### About this exercise
Lay out everything from the line containing "In both I2C" down to the line containing "and then continue" as a JSON list of strings, one string per line, with blank lines omitted.

****************

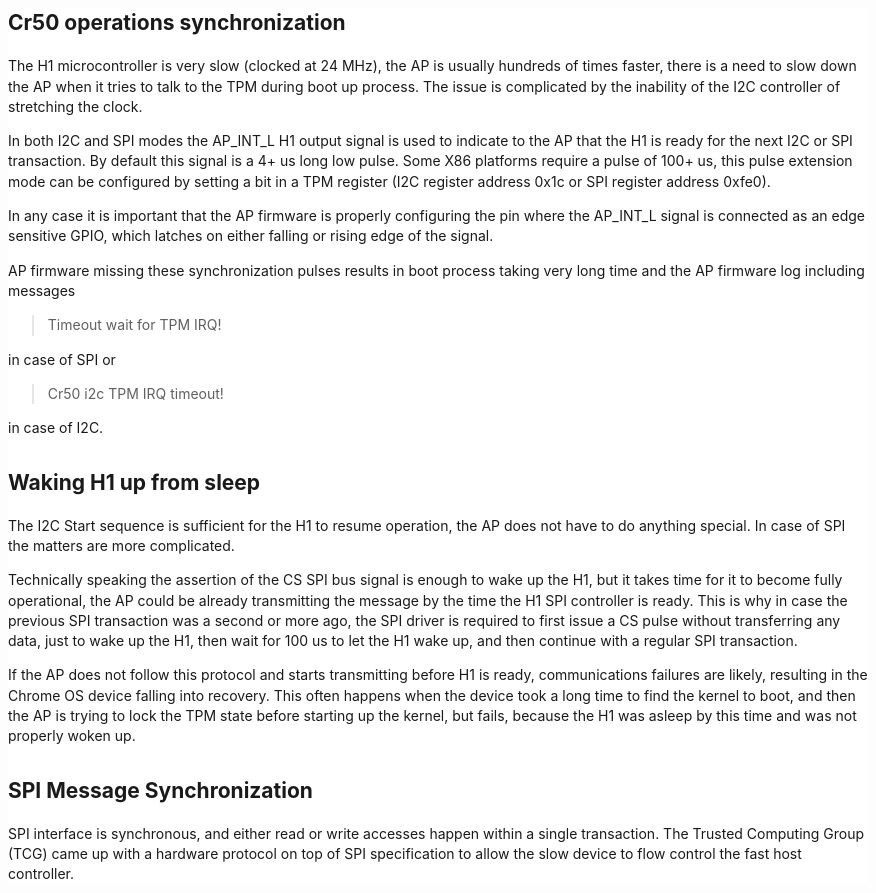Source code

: 
## Cr50 operations synchronization

The H1 microcontroller is very slow (clocked at 24 MHz), the AP is usually
hundreds of times faster, there is a need to slow down the AP when it tries to
talk to the TPM during boot up process. The issue is complicated by the
inability of the I2C controller of stretching the clock.

In both I2C and SPI modes the AP\_INT\_L H1 output signal is used to indicate
to the AP that the H1 is ready for the next I2C or SPI transaction. By default
this signal is a 4+ us long low pulse. Some X86 platforms require a pulse of
100+ us, this pulse extension mode can be configured by setting a bit in a TPM
register (I2C register address 0x1c or SPI register address 0xfe0).

In any case it is important that the AP firmware is properly configuring the
pin where the AP\_INT\_L signal is connected as an edge sensitive GPIO, which
latches on either falling or rising edge of the signal.

AP firmware missing these synchronization pulses results in boot process
taking very long time and the AP firmware log including messages

> Timeout wait for TPM IRQ!

in case of SPI or

> Cr50 i2c TPM IRQ timeout!

in case of I2C.

## Waking H1 up from sleep

The I2C Start sequence is sufficient for the H1 to resume operation, the AP
does not have to do anything special. In case of SPI the matters are more
complicated.

Technically speaking the assertion of the CS SPI bus signal is enough to wake
up the H1, but it takes time for it to become fully operational, the AP could
be already transmitting the message by the time the H1 SPI controller is
ready. This is why in case the previous SPI transaction was a second or more
ago, the SPI driver is required to first issue a CS pulse without transferring
any data, just to wake up the H1, then wait for 100 us to let the H1 wake up,
and then continue with a regular SPI transaction.

If the AP does not follow this protocol and starts transmitting before H1 is
ready, communications failures are likely, resulting in the Chrome OS device
falling into recovery. This often happens when the device took a long time to
find the kernel to boot, and then the AP is trying to lock the TPM state
before starting up the kernel, but fails, because the H1 was asleep by this
time and was not properly woken up.

## SPI Message Synchronization

SPI interface is synchronous, and either read or write accesses happen within
a single transaction. The Trusted Computing Group (TCG) came up with a
hardware protocol on top of SPI specification to allow the slow device to flow
control the fast host controller.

****************

### Task result
[
  "In both I2C and SPI modes the AP\\_INT\\_L H1 output signal is used to indicate",
  "to the AP that the H1 is ready for the next I2C or SPI transaction. By default",
  "this signal is a 4+ us long low pulse. Some X86 platforms require a pulse of",
  "100+ us, this pulse extension mode can be configured by setting a bit in a TPM",
  "register (I2C register address 0x1c or SPI register address 0xfe0).",
  "In any case it is important that the AP firmware is properly configuring the",
  "pin where the AP\\_INT\\_L signal is connected as an edge sensitive GPIO, which",
  "latches on either falling or rising edge of the signal.",
  "AP firmware missing these synchronization pulses results in boot process",
  "taking very long time and the AP firmware log including messages",
  "> Timeout wait for TPM IRQ!",
  "in case of SPI or",
  "> Cr50 i2c TPM IRQ timeout!",
  "in case of I2C.",
  "## Waking H1 up from sleep",
  "The I2C Start sequence is sufficient for the H1 to resume operation, the AP",
  "does not have to do anything special. In case of SPI the matters are more",
  "complicated.",
  "Technically speaking the assertion of the CS SPI bus signal is enough to wake",
  "up the H1, but it takes time for it to become fully operational, the AP could",
  "be already transmitting the message by the time the H1 SPI controller is",
  "ready. This is why in case the previous SPI transaction was a second or more",
  "ago, the SPI driver is required to first issue a CS pulse without transferring",
  "any data, just to wake up the H1, then wait for 100 us to let the H1 wake up,",
  "and then continue with a regular SPI transaction."
]